→ **Problem details**
Each line below from the one containing "X002887Y004409D01*" through the one containing "X002985Y017189D01*" is to be given again exactly, and no line outside that span.

→ **Record extracts**

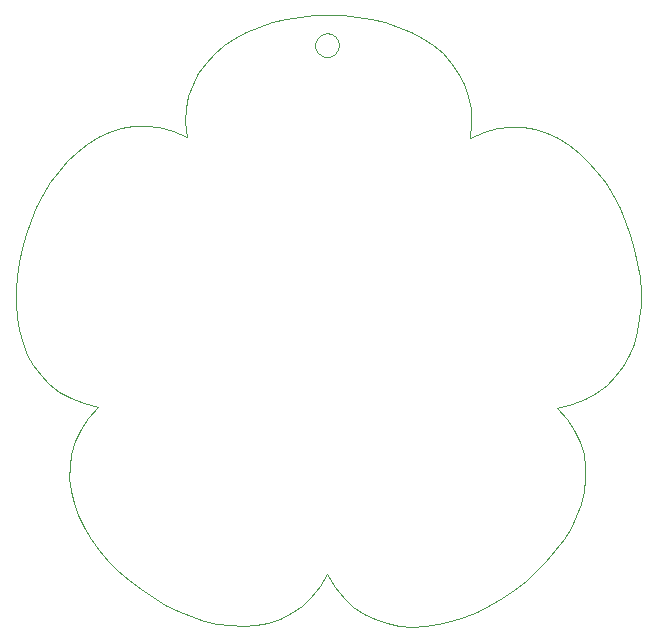
<source format=gko>
G75*
%MOIN*%
%OFA0B0*%
%FSLAX24Y24*%
%IPPOS*%
%LPD*%
%AMOC8*
5,1,8,0,0,1.08239X$1,22.5*
%
%ADD10C,0.0000*%
D10*
X003693Y003291D02*
X003390Y003649D01*
X003120Y004022D01*
X002887Y004409D01*
X002694Y004806D01*
X002545Y005211D01*
X002443Y005621D01*
X002392Y006035D01*
X002396Y006448D01*
X002458Y006859D01*
X002582Y007266D01*
X002770Y007665D01*
X003028Y008054D01*
X003358Y008430D01*
X002876Y008540D01*
X002444Y008703D01*
X002061Y008914D01*
X001725Y009170D01*
X001436Y009466D01*
X001193Y009799D01*
X000992Y010163D01*
X000834Y010555D01*
X000718Y010971D01*
X000640Y011406D01*
X000602Y011856D01*
X000600Y012317D01*
X000634Y012786D01*
X000702Y013256D01*
X000804Y013726D01*
X000937Y014189D01*
X001100Y014643D01*
X001293Y015082D01*
X001514Y015504D01*
X001760Y015902D01*
X002032Y016275D01*
X002328Y016616D01*
X002646Y016922D01*
X002985Y017189D01*
X003344Y017413D01*
X003721Y017589D01*
X004116Y017713D01*
X004526Y017781D01*
X004951Y017789D01*
X005388Y017733D01*
X005838Y017608D01*
X006298Y017411D01*
X006253Y017903D01*
X006275Y018365D01*
X006357Y018794D01*
X006497Y019192D01*
X006689Y019558D01*
X006930Y019893D01*
X007215Y020196D01*
X007539Y020467D01*
X007898Y020707D01*
X008288Y020915D01*
X008704Y021091D01*
X009143Y021235D01*
X009598Y021347D01*
X010067Y021428D01*
X010545Y021476D01*
X011027Y021493D01*
X011509Y021477D01*
X011986Y021430D01*
X012455Y021351D01*
X012911Y021239D01*
X013349Y021096D01*
X013765Y020920D01*
X014154Y020712D01*
X014513Y020472D01*
X014837Y020200D01*
X015121Y019895D01*
X015361Y019559D01*
X015552Y019190D01*
X015691Y018788D01*
X015773Y018354D01*
X015793Y017888D01*
X015748Y017390D01*
X016202Y017584D01*
X016647Y017707D01*
X017081Y017761D01*
X017503Y017751D01*
X017911Y017681D01*
X018304Y017556D01*
X018680Y017379D01*
X019038Y017154D01*
X019377Y016887D01*
X019695Y016580D01*
X019991Y016238D01*
X020264Y015866D01*
X020511Y015467D01*
X020733Y015046D01*
X020926Y014607D01*
X021091Y014154D01*
X021225Y013691D01*
X021328Y013222D01*
X021397Y012751D01*
X021432Y012284D01*
X021431Y011823D01*
X021392Y011373D01*
X021315Y010938D01*
X021198Y010523D01*
X021039Y010131D01*
X020837Y009767D01*
X020591Y009434D01*
X020299Y009138D01*
X019960Y008882D01*
X019573Y008670D01*
X019136Y008507D01*
X018647Y008396D01*
X018973Y008024D01*
X019227Y007638D01*
X019413Y007242D01*
X019534Y006838D01*
X019593Y006429D01*
X019595Y006017D01*
X019543Y005604D01*
X019440Y005194D01*
X019291Y004789D01*
X019097Y004392D01*
X018864Y004005D01*
X018594Y003631D01*
X018291Y003272D01*
X017959Y002931D01*
X017601Y002611D01*
X017221Y002314D01*
X016822Y002043D01*
X016408Y001801D01*
X015982Y001590D01*
X015548Y001412D01*
X015109Y001271D01*
X014670Y001169D01*
X014232Y001108D01*
X013801Y001091D01*
X013379Y001121D01*
X012970Y001200D01*
X012578Y001332D01*
X012206Y001518D01*
X011858Y001761D01*
X011537Y002064D01*
X011246Y002429D01*
X010990Y002859D01*
X010737Y002434D01*
X010449Y002074D01*
X010129Y001775D01*
X009782Y001535D01*
X009411Y001352D01*
X009020Y001222D01*
X008612Y001145D01*
X008190Y001116D01*
X007759Y001133D01*
X007321Y001194D01*
X006881Y001296D01*
X006441Y001437D01*
X006007Y001614D01*
X005580Y001825D01*
X005165Y002066D01*
X004765Y002336D01*
X004384Y002632D01*
X004026Y002951D01*
X003693Y003291D01*
X010583Y020475D02*
X010585Y020514D01*
X010591Y020553D01*
X010601Y020591D01*
X010614Y020628D01*
X010631Y020663D01*
X010651Y020697D01*
X010675Y020728D01*
X010702Y020757D01*
X010731Y020783D01*
X010763Y020806D01*
X010797Y020826D01*
X010833Y020842D01*
X010870Y020854D01*
X010909Y020863D01*
X010948Y020868D01*
X010987Y020869D01*
X011026Y020866D01*
X011065Y020859D01*
X011102Y020848D01*
X011139Y020834D01*
X011174Y020816D01*
X011207Y020795D01*
X011238Y020770D01*
X011266Y020743D01*
X011291Y020713D01*
X011313Y020680D01*
X011332Y020646D01*
X011347Y020610D01*
X011359Y020572D01*
X011367Y020534D01*
X011371Y020495D01*
X011371Y020455D01*
X011367Y020416D01*
X011359Y020378D01*
X011347Y020340D01*
X011332Y020304D01*
X011313Y020270D01*
X011291Y020237D01*
X011266Y020207D01*
X011238Y020180D01*
X011207Y020155D01*
X011174Y020134D01*
X011139Y020116D01*
X011102Y020102D01*
X011065Y020091D01*
X011026Y020084D01*
X010987Y020081D01*
X010948Y020082D01*
X010909Y020087D01*
X010870Y020096D01*
X010833Y020108D01*
X010797Y020124D01*
X010763Y020144D01*
X010731Y020167D01*
X010702Y020193D01*
X010675Y020222D01*
X010651Y020253D01*
X010631Y020287D01*
X010614Y020322D01*
X010601Y020359D01*
X010591Y020397D01*
X010585Y020436D01*
X010583Y020475D01*
M02*

</source>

→ **Output below**
X002887Y004409D01*
X002694Y004806D01*
X002545Y005211D01*
X002443Y005621D01*
X002392Y006035D01*
X002396Y006448D01*
X002458Y006859D01*
X002582Y007266D01*
X002770Y007665D01*
X003028Y008054D01*
X003358Y008430D01*
X002876Y008540D01*
X002444Y008703D01*
X002061Y008914D01*
X001725Y009170D01*
X001436Y009466D01*
X001193Y009799D01*
X000992Y010163D01*
X000834Y010555D01*
X000718Y010971D01*
X000640Y011406D01*
X000602Y011856D01*
X000600Y012317D01*
X000634Y012786D01*
X000702Y013256D01*
X000804Y013726D01*
X000937Y014189D01*
X001100Y014643D01*
X001293Y015082D01*
X001514Y015504D01*
X001760Y015902D01*
X002032Y016275D01*
X002328Y016616D01*
X002646Y016922D01*
X002985Y017189D01*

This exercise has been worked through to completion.